So as every eye in the restaurant turns upon my son, he then begins a lively discussion about how he always has to use the facilities after he eats Asian food..

Now my other son whose affectionately known as being "strong like bull, smart like tractor" says...as everybody is eyeballing us..

"you are so stupid, that's a rabbit, not a hare."
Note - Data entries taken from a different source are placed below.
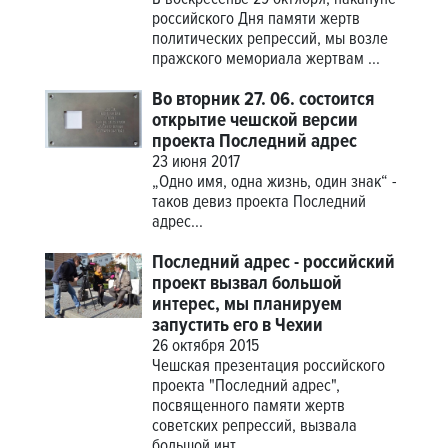
В воскресенье 29 октября, накануне
российского Дня памяти жертв
политических репрессий, мы возле
пражского мемориала жертвам ...
Во вторник 27. 06. состоится
открытие чешской версии
проекта Последний адрес
23 июня 2017
„Одно имя, одна жизнь, один знак“ -
таков девиз проекта
Последний
адрес
...
Последний адрес - российский
проект вызвал большой
интерес, мы планируем
запустить его в Чехии
26 октября 2015
Чешская презентация российского
проекта "Последний адрес",
посвященного памяти жертв
советских репрессий, вызвала
большой инт...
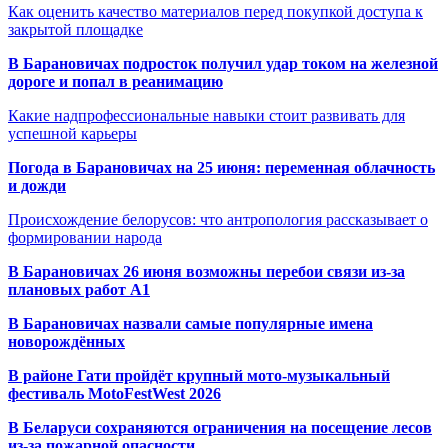
Как оценить качество материалов перед покупкой доступа к
закрытой площадке
В Барановичах подросток получил удар током на железной
дороге и попал в реанимацию
Какие надпрофессиональные навыки стоит развивать для
успешной карьеры
Погода в Барановичах на 25 июня: переменная облачность
и дожди
Происхождение белорусов: что антропология рассказывает о
формировании народа
В Барановичах 26 июня возможны перебои связи из-за
плановых работ A1
В Барановичах назвали самые популярные имена
новорождённых
В районе Гати пройдёт крупный мото-музыкальный
фестиваль MotoFestWest 2026
В Беларуси сохраняются ограничения на посещение лесов
из-за пожарной опасности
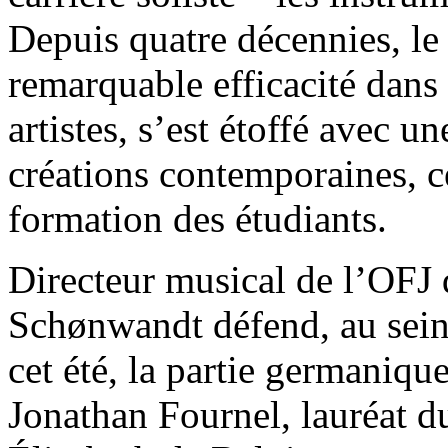
Depuis quatre décennies, le 
remarquable efficacité dans 
artistes, s’est étoffé avec 
créations contemporaines, ce
formation des étudiants.
Directeur musical de l’OFJ
Schønwandt défend, au sein 
cet été, la partie germaniq
Jonathan Fournel, lauréat 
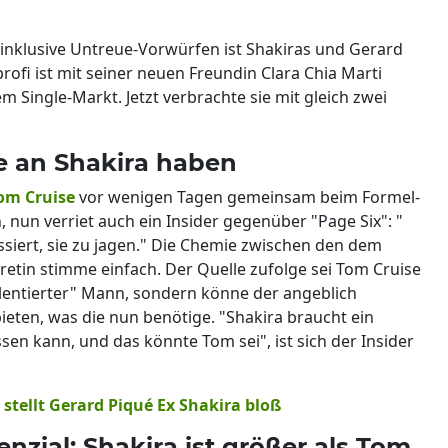
inklusive Untreue-Vorwürfen ist Shakiras und Gerard
ofi ist mit seiner neuen Freundin Clara Chia Marti
m Single-Markt. Jetzt verbrachte sie mit gleich zwei
se an Shakira haben
om Cruise
vor wenigen Tagen gemeinsam beim Formel-
, nun verriet auch ein Insider gegenüber "Page Six": "
essiert, sie zu jagen." Die Chemie zwischen den dem
etin stimme einfach. Der Quelle zufolge sei Tom Cruise
alentierter" Mann, sondern könne der angeblich
eten, was die nun benötige. "Shakira braucht ein
assen kann, und das könnte Tom sei", ist sich der Insider
 stellt Gerard Piqué Ex Shakira bloß
enzial: Shakira ist größer als Tom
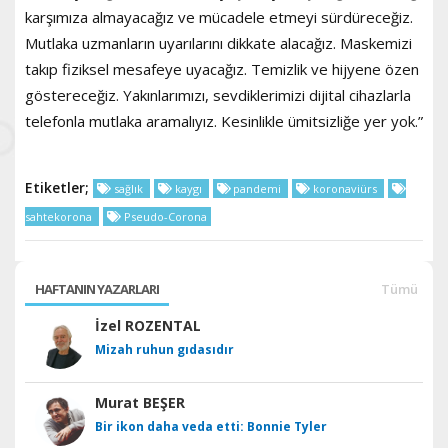
karşımıza almayacağız ve mücadele etmeyi sürdüreceğiz.
Mutlaka uzmanların uyarılarını dikkate alacağız. Maskemizi
takıp fiziksel mesafeye uyacağız. Temizlik ve hijyene özen
göstereceğiz. Yakınlarımızı, sevdiklerimizi dijital cihazlarla
telefonla mutlaka aramalıyız. Kesinlikle ümitsizliğe yer yok.”
Etiketler;
sağlık
kaygı
pandemi
koronaviürs
sahtekorona
Pseudo-Corona
HAFTANIN YAZARLARI
Tümü
İzel ROZENTAL
Mizah ruhun gıdasıdır
Murat BEŞER
Bir ikon daha veda etti: Bonnie Tyler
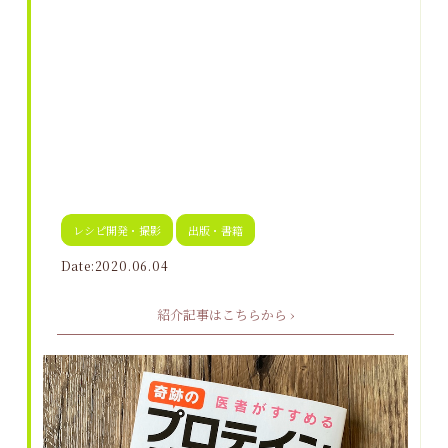
レシピ開発・撮影
出版・書籍
Date:2020.06.04
紹介記事はこちらから ›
Regardless... the rabbit does look like he has some bowel issues...


----------



## bengal77 (Apr 2, 2010)

ROFL. I seriously laughed for a full minute over here. Smart kids!


----------



## Nela (Apr 2, 2010)

Omg Lol!


----------



## slavetoabunny (Apr 2, 2010)

I probably would have moved to another table and claimed not to know him, lol! That's too funny.


----------



## TinysMom (Apr 2, 2010)

:roflmao:

Thank God I finished swallowing and put my cup down before I read this..


----------



## nicolevins (Apr 2, 2010)

:rofl::highfive:


----------



## Nancy McClelland (Apr 2, 2010)

:roflmao:


----------



## Mrs. PBJ (Apr 2, 2010)

As I am reading your text I am reading this.

Kat 

LOL My ash off


----------



## Brandy456 (Apr 8, 2010)

HAHAH
I did notice it looked like his bum was on fire, but nice to know why  haha


----------



## lovelops (Jan 14, 2014)

I read this and bust out laughing at the comments... that is just tooo funny!

Vanessa


----------



## Sindri27 (Jan 19, 2014)

That is pretty funny.


----------



## Magick_mogwai (Jan 24, 2014)

I just *had* to share that with my house mate. Lols. Trust your sons to embarrass you, it's what the parent child relationship is all about after all.:happyrabbit:


----------